SL: Brauchen wir zukünftig eine verstärkte Versorgungsforschung in der Arbeitsmedizin?
Univ.-Prof. Dr. med. Monika Rieger: Versorgungsforschung in der Arbeitsmedizin adressiert ein breites Spektrum von Fragestellungen. Der inhaltliche Bogen reicht von der Beforschung der Arbeitsbedingungen im Gesundheitsdienst einschließlich Effekte auf die Patientenversorgung bis zur Ausgestaltung und Inanspruchnahme gesundheitsbezogener Angebote im Betrieb oder der Schnittstelle zur kurativen Medizin oder Rehabilitation. Häufig geht es folglich um Aspekte des betrieblichen Gesundheitsmanagements. Die Methoden und Studiendesigns sind hierbei angepasst unter anderem an die Beschreibung und Analyse der aktuellen Situation einschließlich Wandel in der Arbeitswelt, die Aufklärung von förderlichen und hinderlichen Faktoren, die Entwicklung und Implementierung von Interventionen und deren Evaluation. Projekte der Versorgungsforschung arbeiten heraus, wie die Gesundheit und Funktionsfähigkeit der Beschäftigten erhalten und damit auch die Qualität ihrer Arbeit zu unterstützt werden können.
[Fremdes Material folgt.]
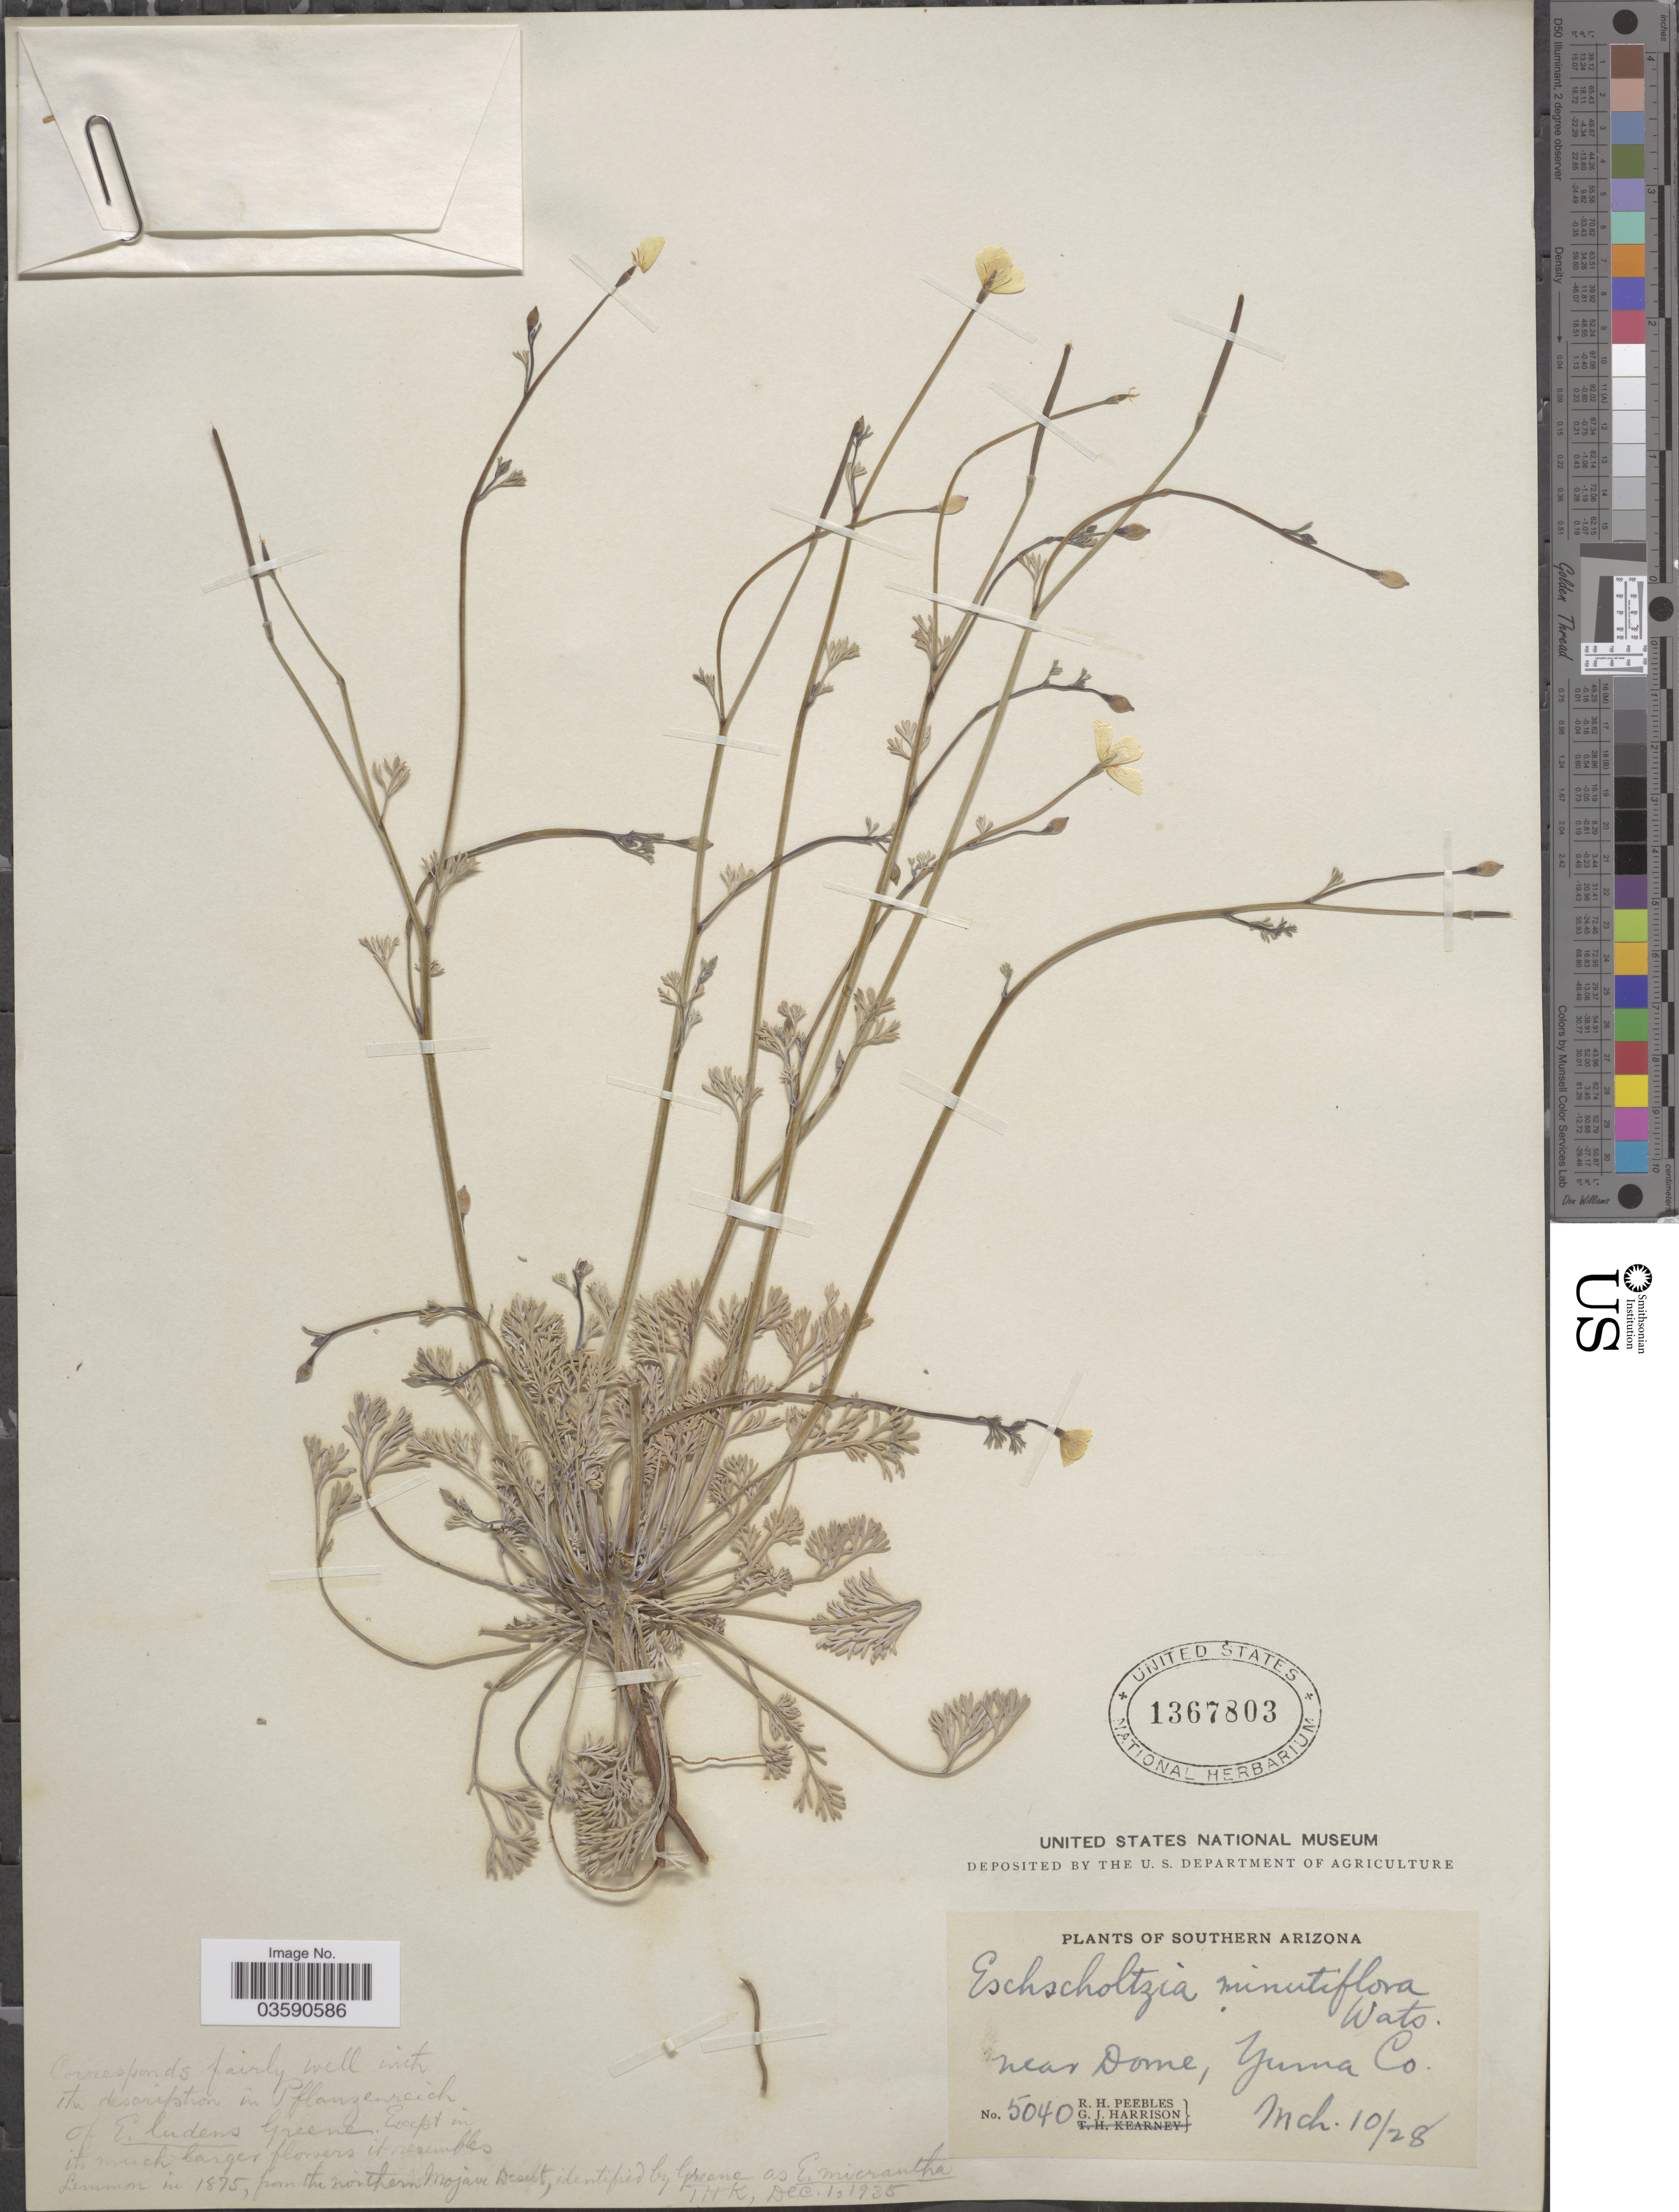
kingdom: Plantae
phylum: Tracheophyta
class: Magnoliopsida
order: Ranunculales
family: Papaveraceae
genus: Eschscholzia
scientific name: Eschscholzia minuscula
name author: Greene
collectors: R. H. Peebles & G. J. Harrison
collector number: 5040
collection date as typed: Transcribed d/m/y: 10/3/28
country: United States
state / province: Arizona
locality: Southern Arizona. Near Dome, Yuma Co.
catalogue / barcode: US 1367803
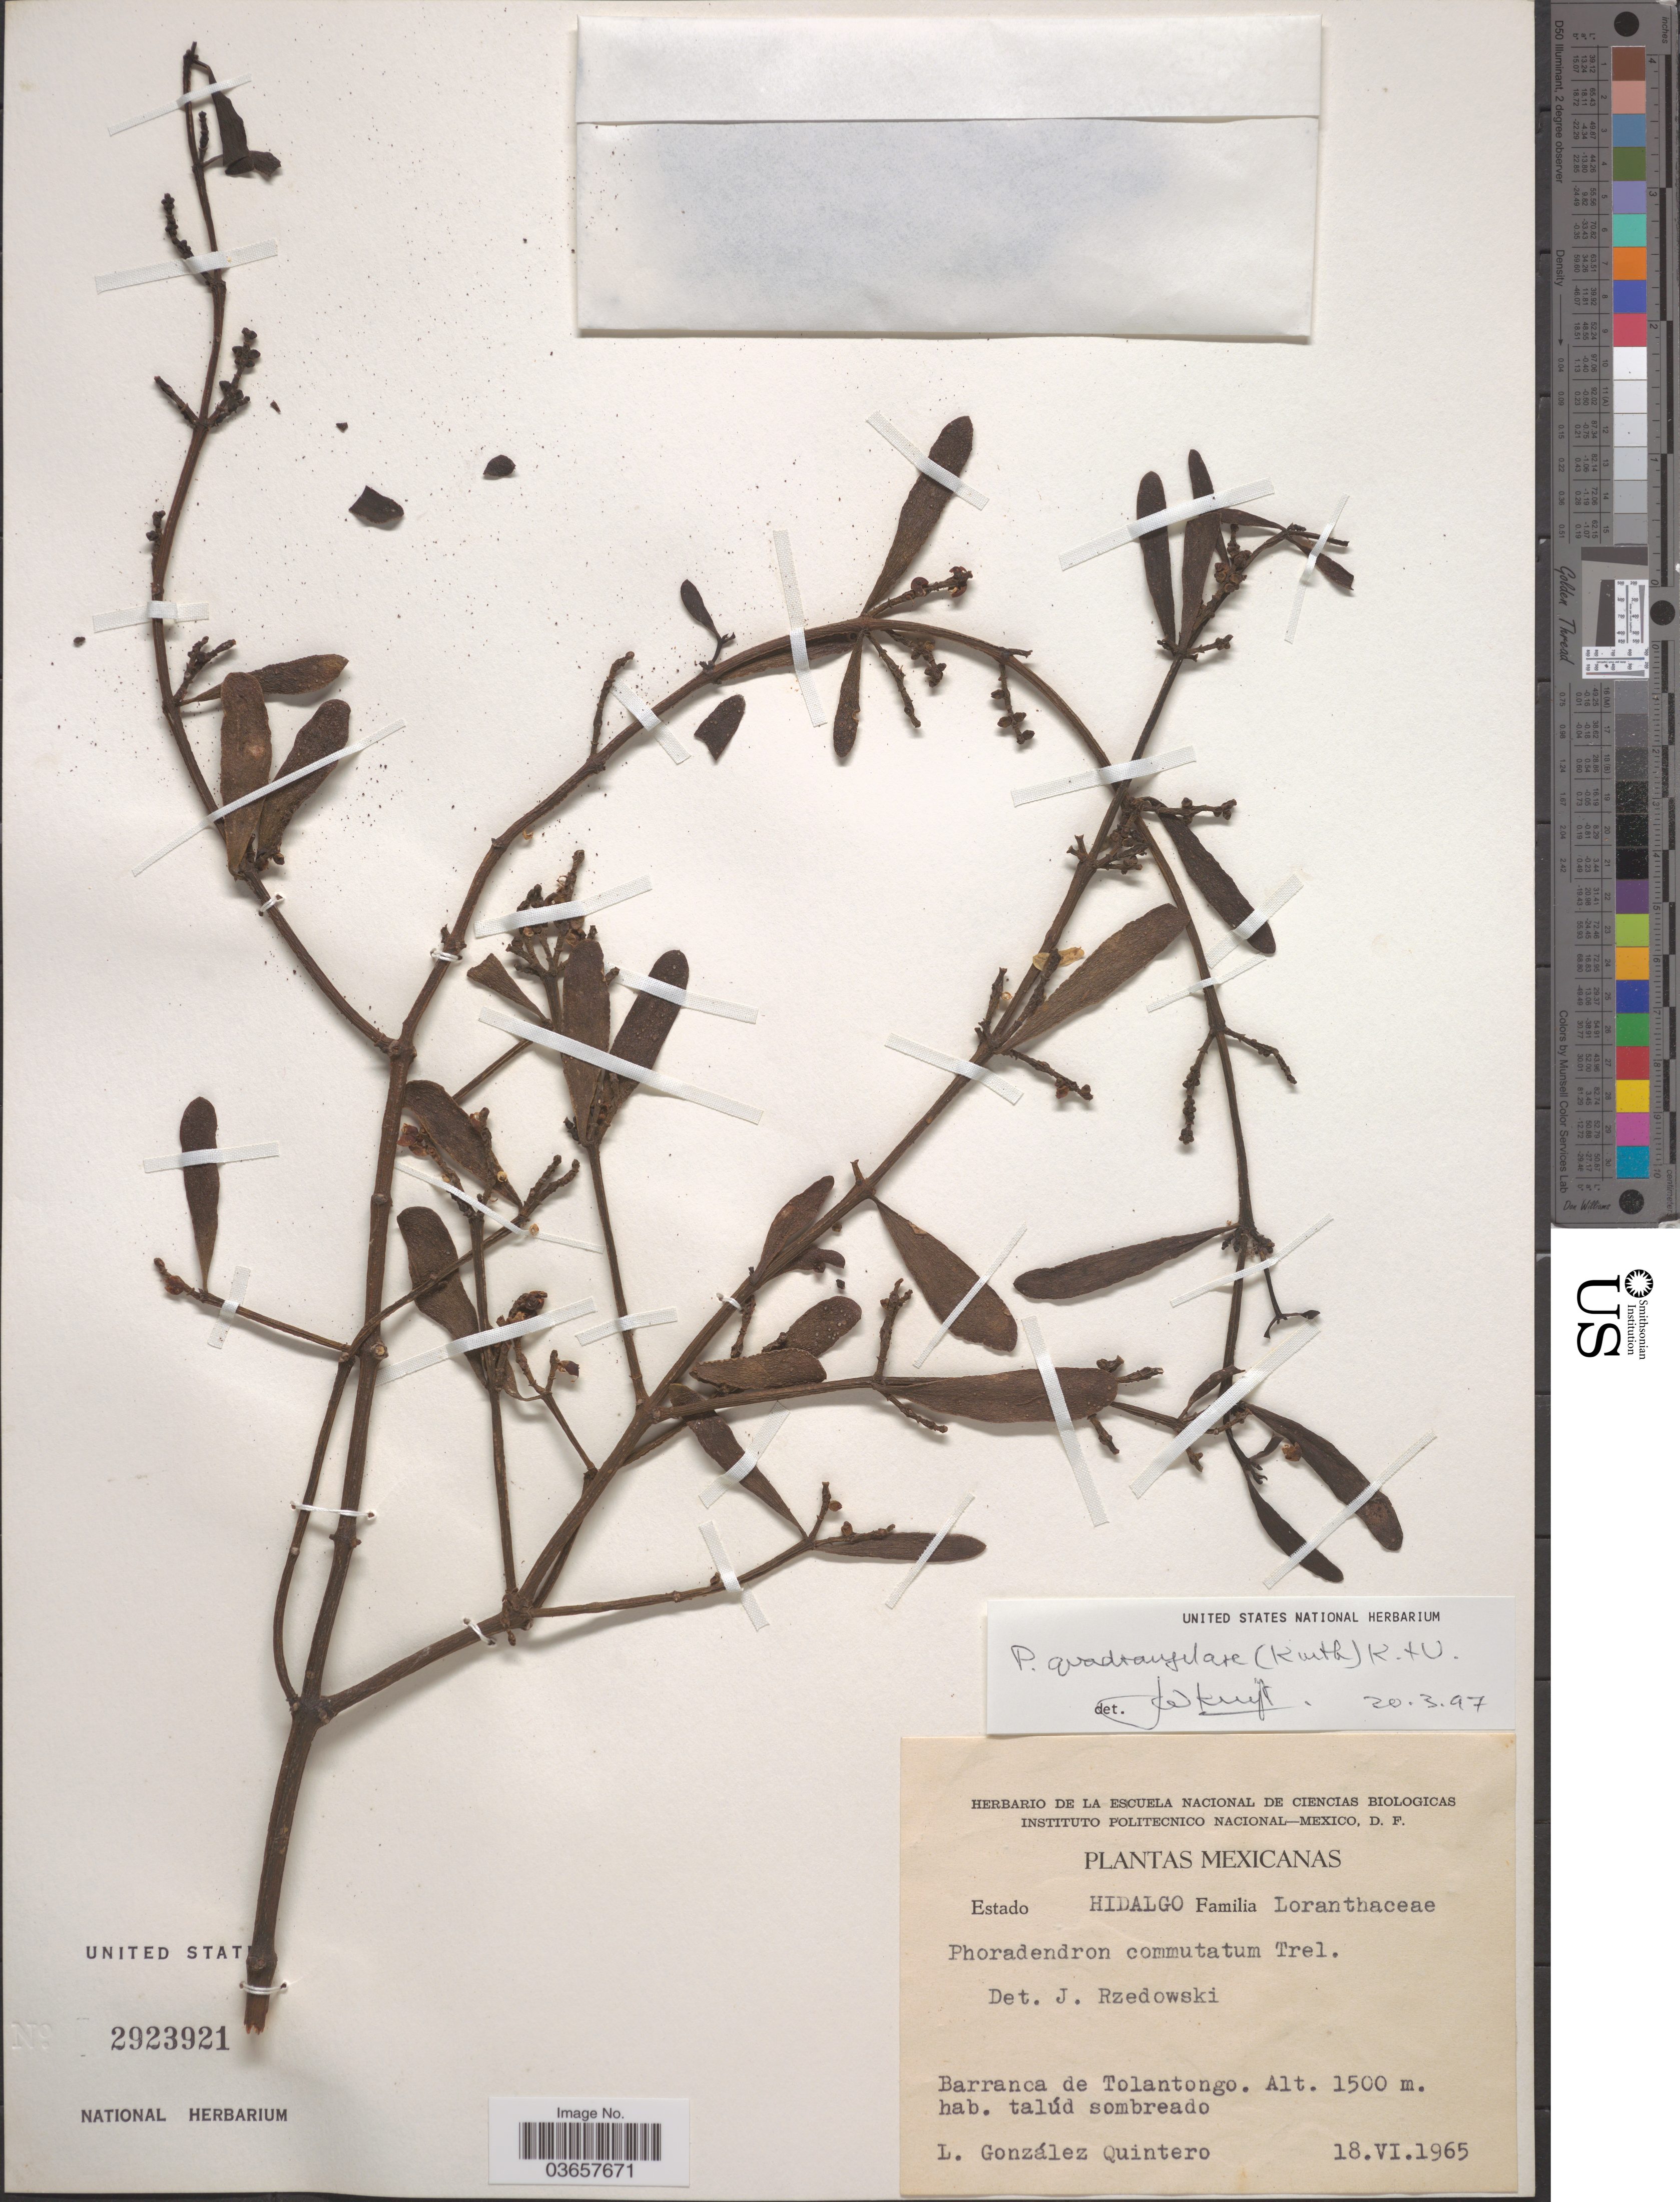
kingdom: Plantae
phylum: Tracheophyta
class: Magnoliopsida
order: Santalales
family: Viscaceae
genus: Phoradendron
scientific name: Phoradendron quadrangulare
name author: (Kunth) Griseb.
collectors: L. González Q.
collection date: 1965-06-18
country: Mexico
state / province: Hidalgo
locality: Barranca de Tolantongo.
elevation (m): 1500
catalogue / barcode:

Ausgehend von der umfassenden Aufklärung von Wirkzusammenhängen für erhöhte gesundheitliche Beanspruchung werden zunehmend hochwertige Interventionsstudien im Bereich der arbeitsmedizinischen Versorgungsforschung durchgeführt. Diese verfolgen beispielsweise das Ziel, die Umsetzung von Schutzmaßnahmen oder die Inanspruchnahme von Präventionsangeboten zu verbessern. Diese komplexen Interventionen erfordern besondere Studiendesigns.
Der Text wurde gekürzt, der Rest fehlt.